The problem: Copy out the text of each item below word for word, line for line, with no changes. Leave out the pictures.

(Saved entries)
BEGIN
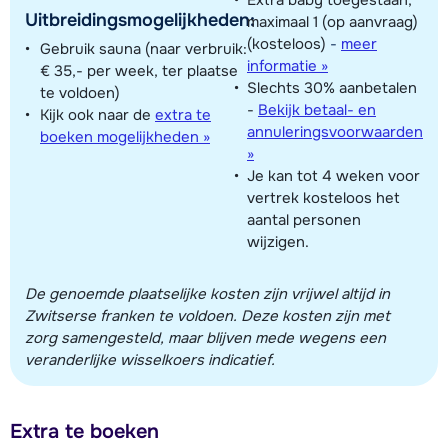
Uitbreidingsmogelijkheden:
maximaal 1 (op aanvraag)
(kosteloos)
-
meer
Gebruik sauna (naar verbruik:
informatie »
€ 35,- per week, ter plaatse
Slechts 30% aanbetalen
te voldoen)
-
Bekijk betaal- en
Kijk ook naar de
extra te
annuleringsvoorwaarden
boeken mogelijkheden »
»
Je kan tot 4 weken voor
vertrek kosteloos het
aantal personen
wijzigen.
De genoemde plaatselijke kosten zijn vrijwel altijd in
Zwitserse franken te voldoen. Deze kosten zijn met
zorg samengesteld, maar blijven mede wegens een
veranderlijke wisselkoers indicatief.
Extra te boeken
END
The completed task:
Uitbreidingsmogelijkheden:
maximaal 1 (op aanvraag)
(kosteloos)
-
meer
Gebruik sauna (naar verbruik:
informatie »
€ 35,- per week, ter plaatse
Slechts 30% aanbetalen
te voldoen)
-
Bekijk betaal- en
Kijk ook naar de
extra te
annuleringsvoorwaarden
boeken mogelijkheden »
»
Je kan tot 4 weken voor
vertrek kosteloos het
aantal personen
wijzigen.
De genoemde plaatselijke kosten zijn vrijwel altijd in
Zwitserse franken te voldoen. Deze kosten zijn met
zorg samengesteld, maar blijven mede wegens een
veranderlijke wisselkoers indicatief.
Extra te boeken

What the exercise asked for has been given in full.